Today’s program, entitled “The Foibles of Fauna” (a world tour of music about animals), included twenty or so selections, depending on how you slice the bigger pieces. They included mouth music (without words), nonsense rhymes, songs sung in Japanese, a couple of different African dialects, German, Castilian, Spanish, tongue twisters and visits from critters ranging from crickets to elephants. To say that this was an energizing concert would be an understatement, but at least we can start from there. The venue at Holy Trinity Lutheran Church, Chapel Hill was packed to capacity.

The concert began with a Celtic folk song that uses made-up words to hint at an otter dancing about in the river. Then a Japanese children’s song about fireflies was sung in Japanese. The whimsical poem by Eugene Field about a duel between a gingham dog and a calico cat has long been a favorite of mine. It dances into combat on a delightful tune by Cristi Cary Miller and was conducted by WVC member Laura Delauney.

The next set included a couple of limericks and a gorgeous lullaby called “Nurse’s Song” from Three Songs of Innocence by Craig DeAlmeida. WVC member, Rachel FitzSimons conducted the limerick “The Old Person of Skye.”

The title for the concert derives from a set of four pieces composed (both text and music) by Friedman for the Durham Children’s choir. The Foibles of Fauna consist of “The African Elephant’s Swing” about Eloise the absent-minded elephant; “The Tarantella of the Italian Wolf” which features Lupi Lupo and his fanciful interpretations of Italian history; “The Waltz of the Austrian Boar,” which introduces us to the stylish Baron von Baden the Boar who is no bore; and “The Tango of the Argentine Caiman” who would be a fine friend as long as you “beware of my stare and my jaws that go SNAP!” Each poem was read expressively by narrator Ann Harris who, on the last verse of “The Argentine Caiman” closed her music folder with a SNAP and dropped it on the floor creating a bit of commotion from which she recovered with grace to the delight of all. Each of the four pieces written in the style indicated provided pure delight.

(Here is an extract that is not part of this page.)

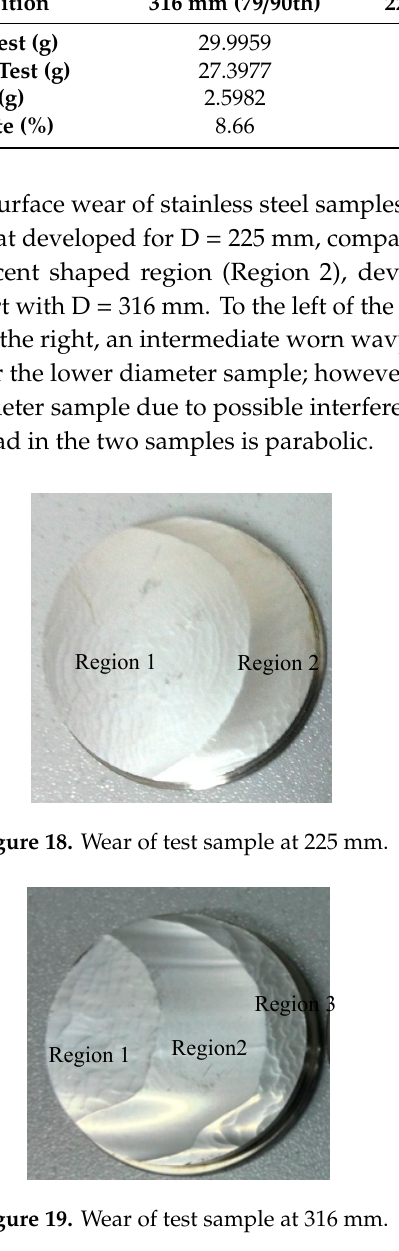
Table 2. Wear loss of stainless steel samples at the two positions.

Some of the other highlights of the concert included the beautiful South African song by Mackay Devashe, “Lakutshon ‘Illanga” (The Sun is Setting), “El Grillo” (The Cricket) by the 15th century renaissance master, Josquin des Prez, and a seldom heard lovely setting of the 23rd Psalm by Franz Schubert.

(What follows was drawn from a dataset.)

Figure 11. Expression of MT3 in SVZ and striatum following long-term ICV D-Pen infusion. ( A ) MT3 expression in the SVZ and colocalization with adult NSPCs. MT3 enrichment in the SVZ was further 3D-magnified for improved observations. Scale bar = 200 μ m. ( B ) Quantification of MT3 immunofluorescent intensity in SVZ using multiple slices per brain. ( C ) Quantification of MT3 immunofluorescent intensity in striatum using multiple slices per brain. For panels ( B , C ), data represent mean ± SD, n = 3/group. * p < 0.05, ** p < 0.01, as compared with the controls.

The major piece on the program was Ariel Ramirez’s infectious Misa Criolla. The original recording first released in 1964 sold more than three million copies. The mass, sung to a Castilian text, is a striking combination of the composer’s own melodies and traditional Argentinian and Hispano-American regional forms and rhythms. Different soloists were featured in each movement: Claire Campbell, Rachel FitzSimons, Rachael Posey, Katie Shrieves, Jennifer Weld, and Rachel Leeman-Munk. Each did an outstanding job of projecting the appealing melodies and irresistible rhythms. It was a fiery performance and I almost felt the music of the Gloria could burst into flame if pushed much further. Guitarist Rick Keena and percussionists John Hanks, Bevery Botsford and Andrea Woods fanned the flames superbly.

An energetic arrangement of the Mexican classic “La Cucaracha” by Alberto Grau stimulated the ladies of the chorus to reach for their Raid. However the last line of the piece says that “They say the cockroach fell from a bicycle and because of that, can’t put her slipper on.”

The closing piece was the familiar tongue-twister “How much wood could a woodchuck chuck if a woodchuck could chuck wood?” It seems that the Women’s Voices Chorus has been working hard on their enunciation, their pronunciation and diction in general and determined that a woodchuck can chuck wood and can chuck three and a half cords in the time it took to sing this arrangement by Judith Shatin. And, an additional half a cord can be chucked if you have an accompanist like Deborah Coclalnis.

The effervescent Maestro Friedman stimulated the effervescent WVC and both stimulated their Sunday afternoon audience who all appeared to leave the concert with gleeful effervescence the likes of which we have not seen since the days of L. W.